What we learned is that all that eggheaded garbage about gender differences being taught through upbringing is total fucking trash written by a bunch of 43 year old virgins who haven't earned a paycheck that didn't come with the logo of some northeastern university printed on it since they were born.
It's bullshit. Boys and girls are different. And I'm not just talking about the plumbing.
Tonight was a perfect case-in-point. I got home from work, and I was tired from whatever it is that I do at work. Momma was tired from running all over with the two rugrats. Nolan and Lilly had their dinner and had about an hour to kill before baths and bedtime. So momma and I took our respective positions on the couch to just be lazy bumps for a little while. We could hear Lilly and Nolan play in the other room.
They were playing with an old computer keyboard (you call it lazy parenting, I call it electronics recycling -- fuck off!). This is what we heard:
"Nolan! NOLAN!!! PUSH KEYS! Nolan do it! Push Keys NOLAN! No, Nolan! NO! STOP IT Nolan!"

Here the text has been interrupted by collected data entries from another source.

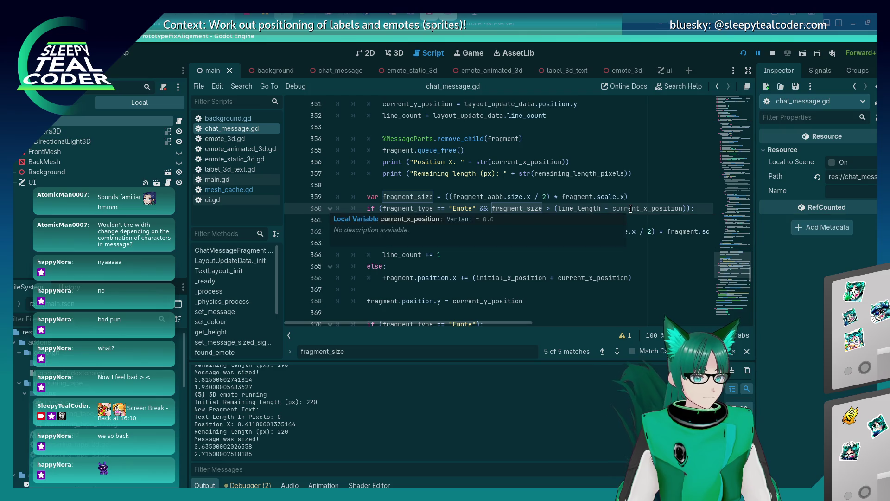
pyautogui.moveTo(573, 208)
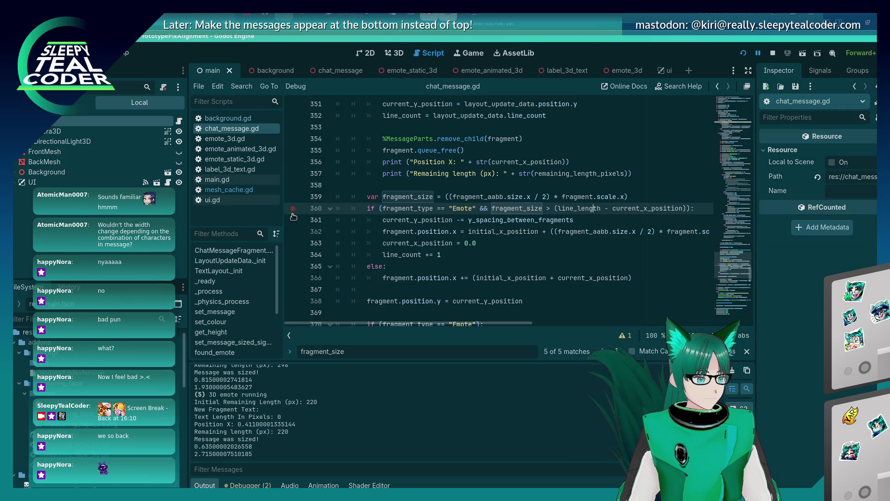
pyautogui.press('F12')
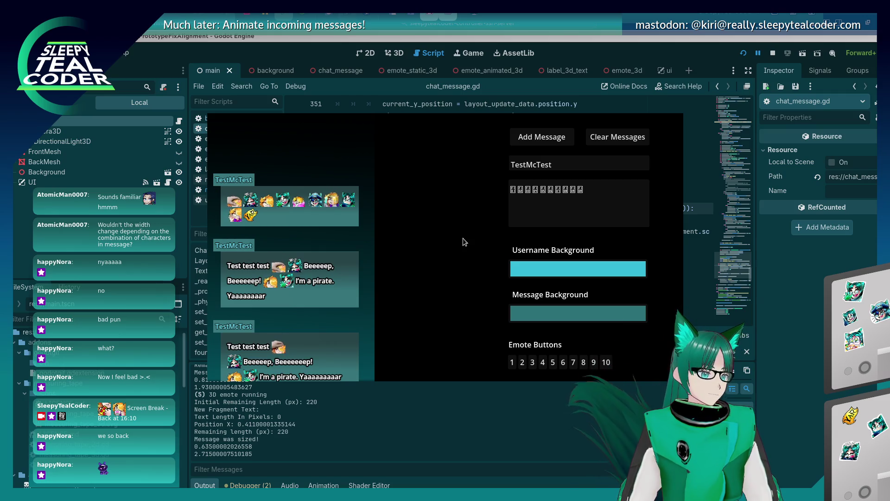
# - Clear the chat and add a message, continuing past the line 360 breakpoint twice
pyautogui.click(616, 132)
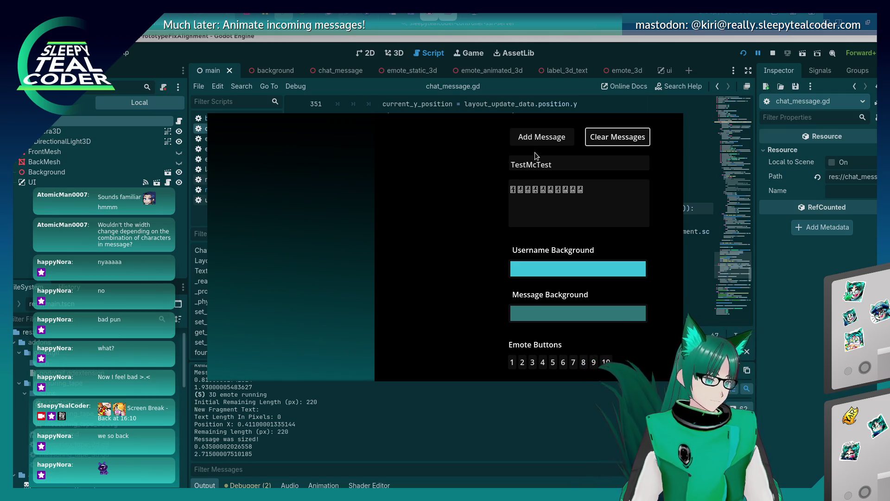
pyautogui.click(537, 144)
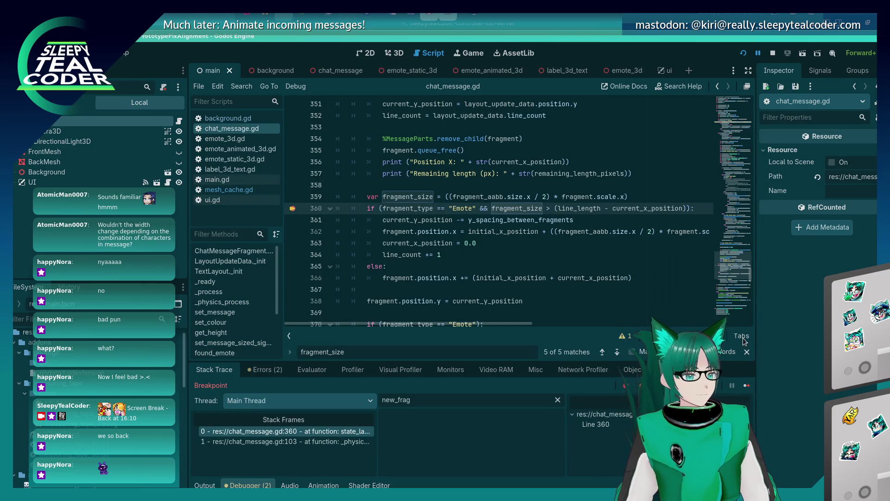
pyautogui.click(745, 386)
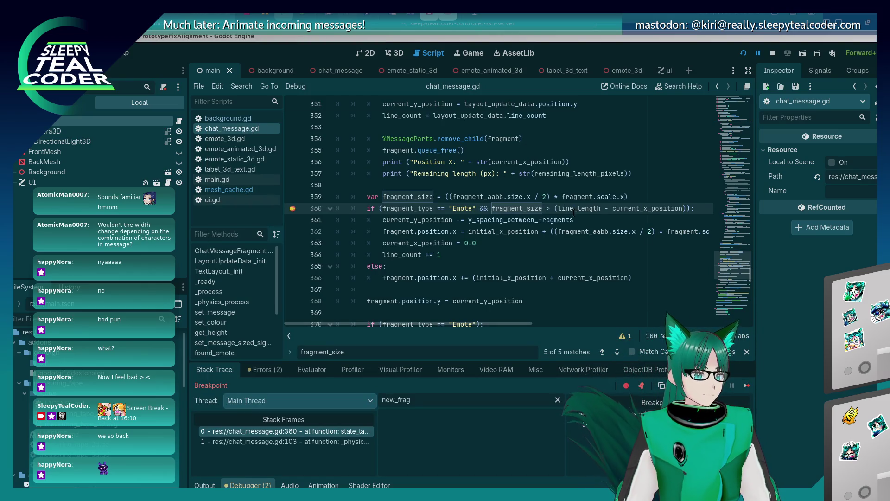
pyautogui.click(744, 385)
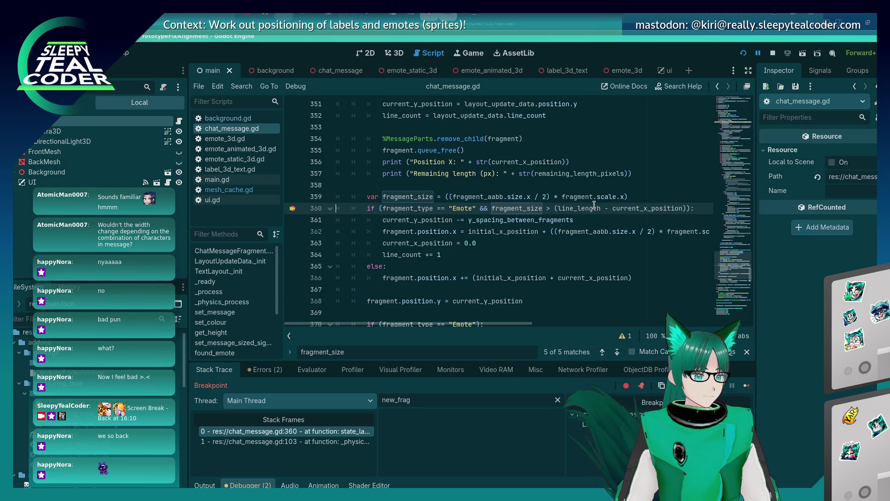
# - Clear the old new_frag variable filter and resume to the next breakpoint hit
pyautogui.moveTo(657, 209)
pyautogui.click(440, 400)
pyautogui.press('BackSpace')
pyautogui.press('BackSpace')
pyautogui.press('BackSpace')
pyautogui.scroll(-3, 438, 458)
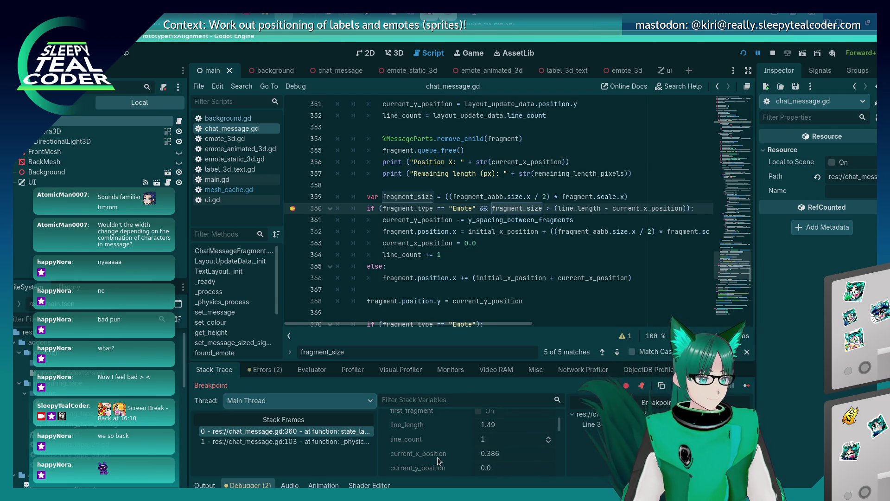
pyautogui.click(809, 397)
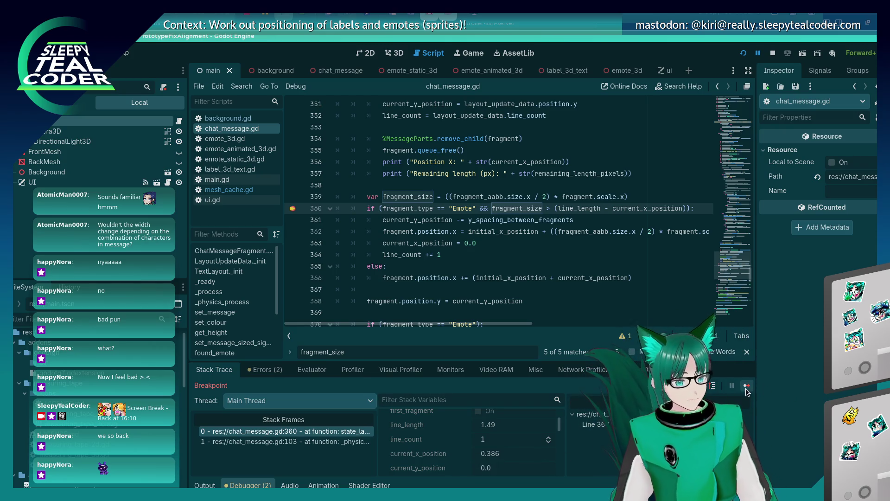
pyautogui.press('F12')
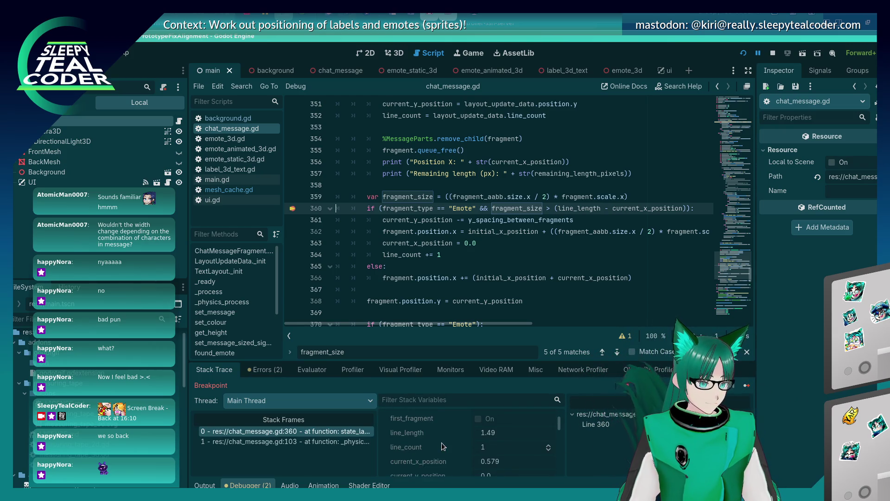
# - Filter the stack variables to current_x_position
pyautogui.scroll(-2, 441, 442)
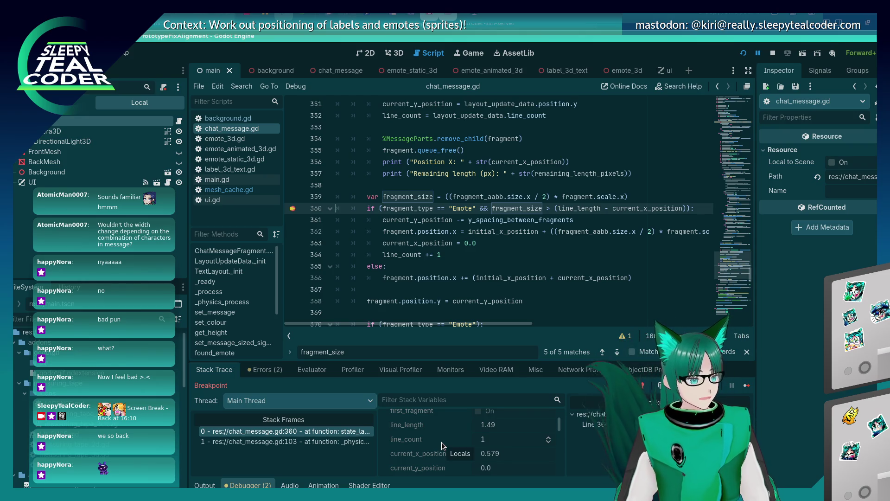
pyautogui.scroll(-1, 442, 442)
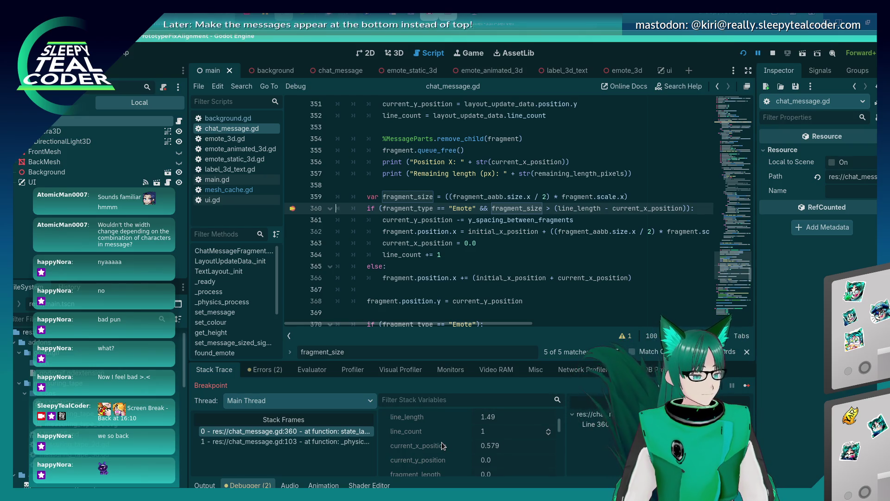
pyautogui.scroll(1, 442, 443)
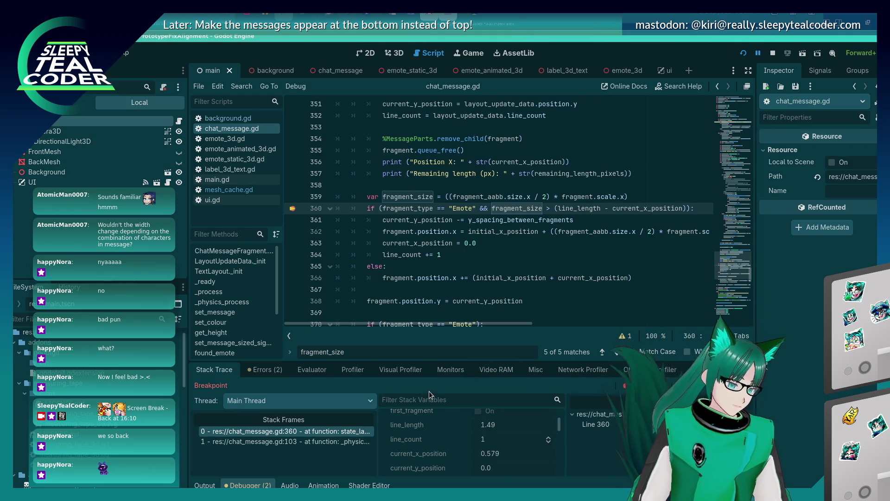
pyautogui.write('line')
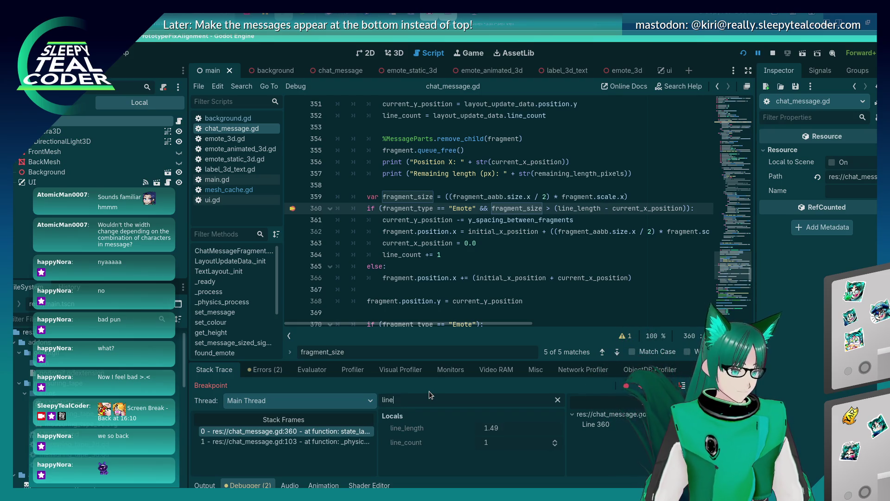
pyautogui.write('(')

On and on and on... She was nagging him. Wife and I soon realized that Nolan was facing his first male experience of being nagged to death by a woman he lives with! He wasn't saying a word, but she continued:
"NO, Nolan! Do push! Push Keys Nolan!"
For about five minutes, we heard this prattle continue. She followed him from room to room to instruct the boy how to properly play with his toys. As if he couldn't figure it out on his own. Shit, he has it figured out -- it's PLAY!
Eventually we heard Lilly say "No push! No Push Lilly!" We knew what happened. Nolan got fed up and gave his sister a shove. Nolan's had a bad case of the pushies for about a year now, and we've been pretty agressive in getting on his ass about doing it, but in this particular moment, the wife and I broke up laughing (keep in mind that the kids are in another room and can't see us). We had this mental image of Nolan pulling one of these:
Not that we'd condone that. But she was being very bossy!
So Lilly came walking into the room we were in, doing her best acting job to look crestfallen. She comes up to momma and says "Nolan hurt feelings." Not only is this undeniably adorable to the point of exploding, but it's also hillarious. Her feelings were hurt because Nolan finally told her to put a sock in it with all the nagging! Now, were his actions appropriate? Of course not, he's only 22 months old for christssakes, he's not going to have a whole lot of in depth analysis of gender based feelings at this point. His attention span tops out at 20 minutes of Dora, he's nowhere near ready to soak in some Oprah-level learnin!
When Nolan came back into the room, we asked him if he'd like to have another sister. I swear to god his response was this: He held up one finger and said "ONE!"
At the end of it we learned that we have a little boy and a little girl. And they act like it.
(not the best picture of Nolan, but it matches the other one)
As a totally random aside, at the end of the night I taught them how to sing "Rico.....Suave" -- you know -- just for fun.